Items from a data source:
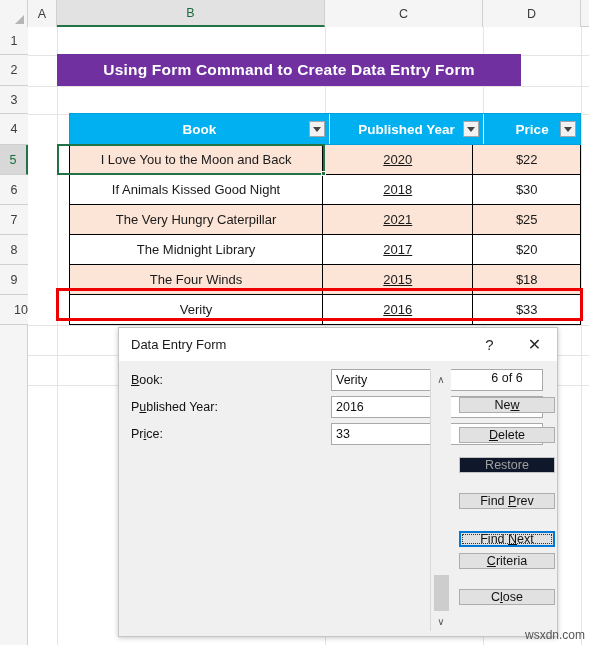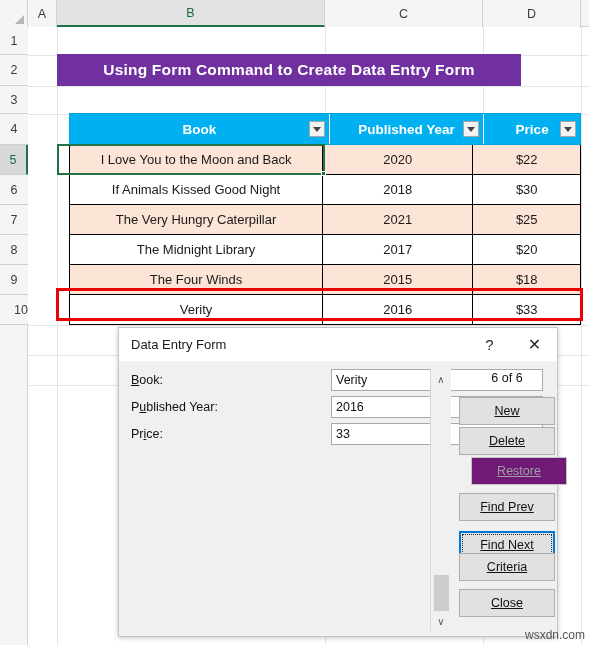"2020" .td-year { text-decoration: none -> underline }
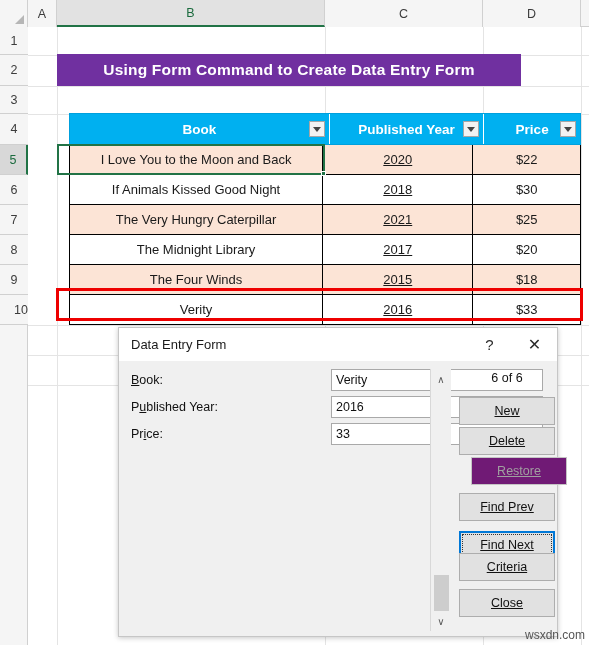"New" .dbtn { height: 28px -> 16px; text-decoration: underline -> none }
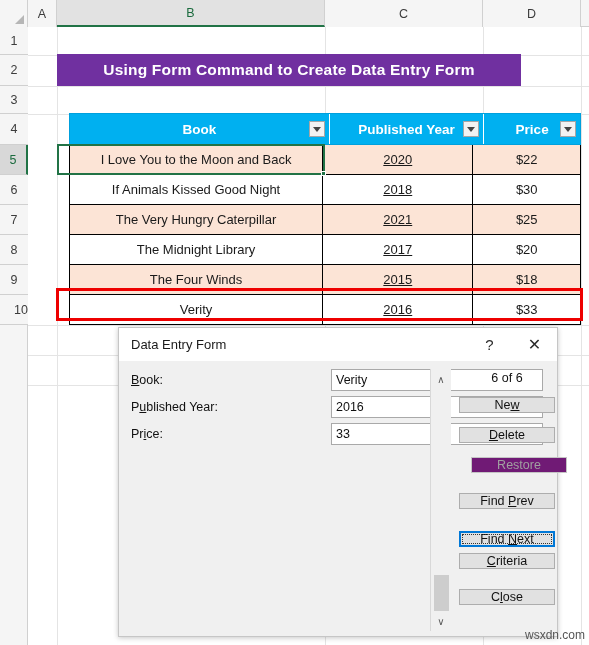"Restore" .dbtn.disabled { background: #701a75 -> #0f172a; margin-left: 12px -> none }
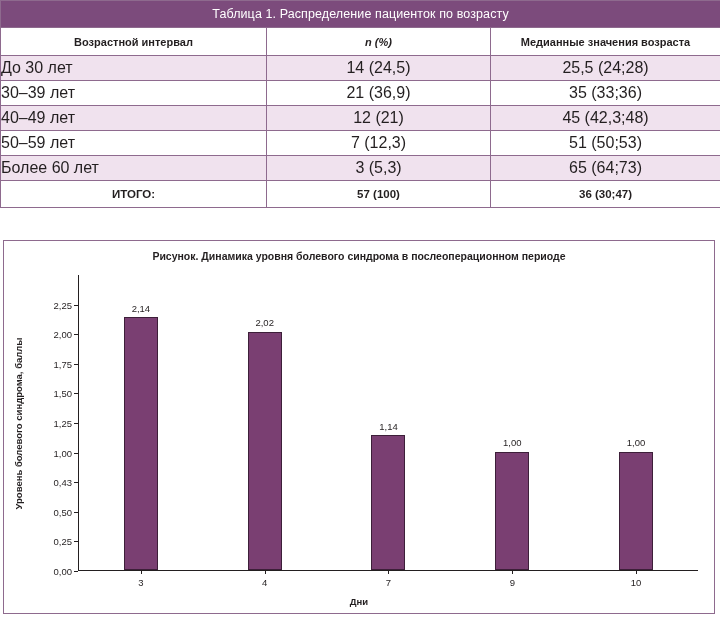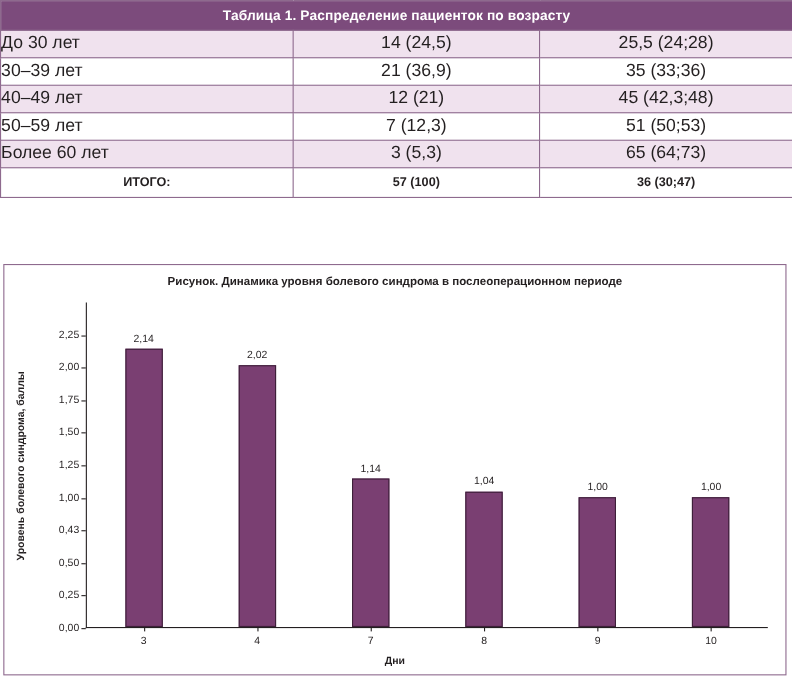"Таблица 1. Распределение пациенток по" .tbl-title td { font-weight: bold -> normal }
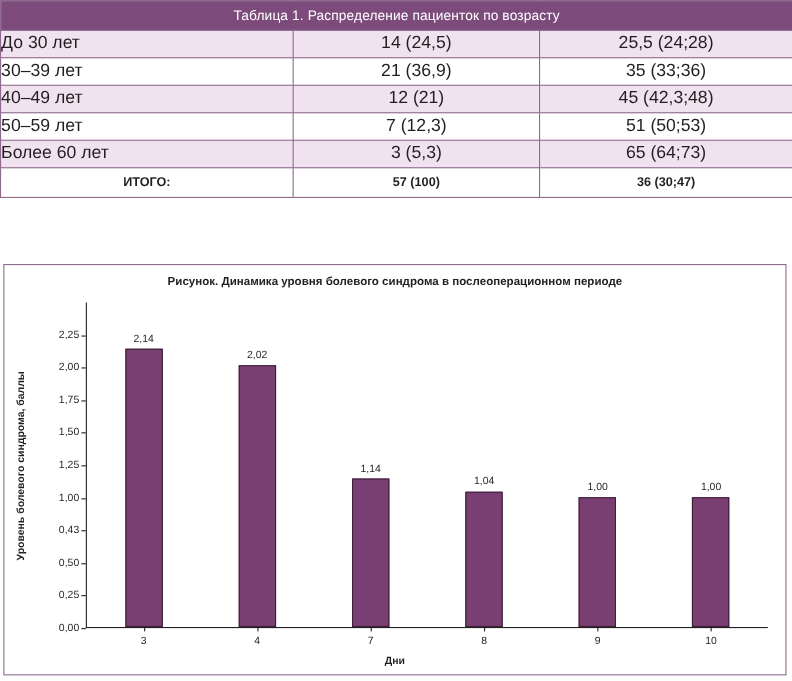"Возрастной интервал" tr.tbl-head { html: none -> <tr> <th>Возрастной интервал</th> <th><em>n (%)</em></th> <th>Медианные значения возраста</th> </tr> }
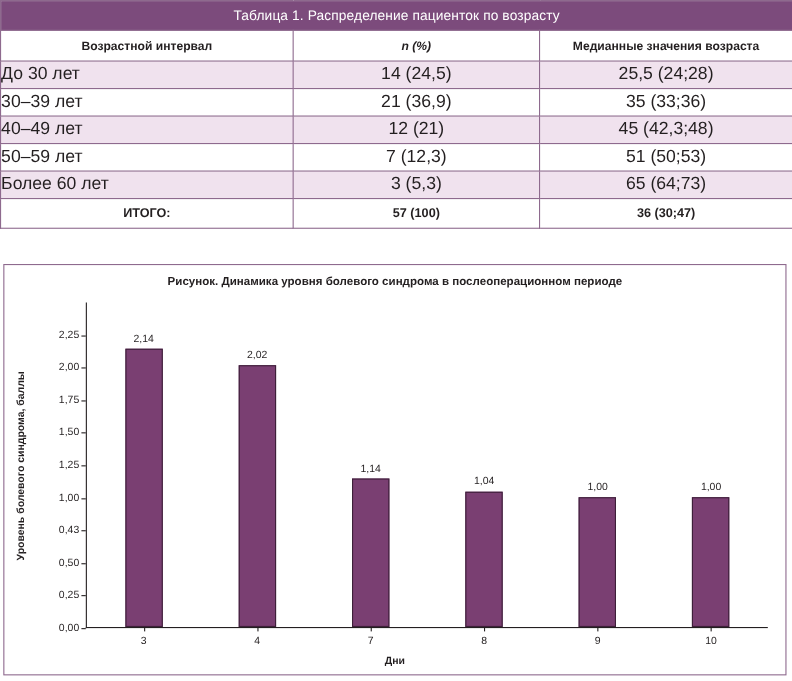"1,04" div.bar-slot { html: <div> <div></div> <div>1,04</div> <div></div> <div>8</div> </div> -> none }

> _Task directions_
The expected output is every record above, copied exactly, without pictures.

> _Solution to the exercise_
"2020" .td-year { text-decoration: none -> underline }
"New" .dbtn { height: 28px -> 16px; text-decoration: underline -> none }
"Restore" .dbtn.disabled { background: #701a75 -> #0f172a; margin-left: 12px -> none }
"Таблица 1. Распределение пациенток по" .tbl-title td { font-weight: bold -> normal }
"Возрастной интервал" tr.tbl-head { html: none -> <tr> <th>Возрастной интервал</th> <th><em>n (%)</em></th> <th>Медианные значения возраста</th> </tr> }
"1,04" div.bar-slot { html: <div> <div></div> <div>1,04</div> <div></div> <div>8</div> </div> -> none }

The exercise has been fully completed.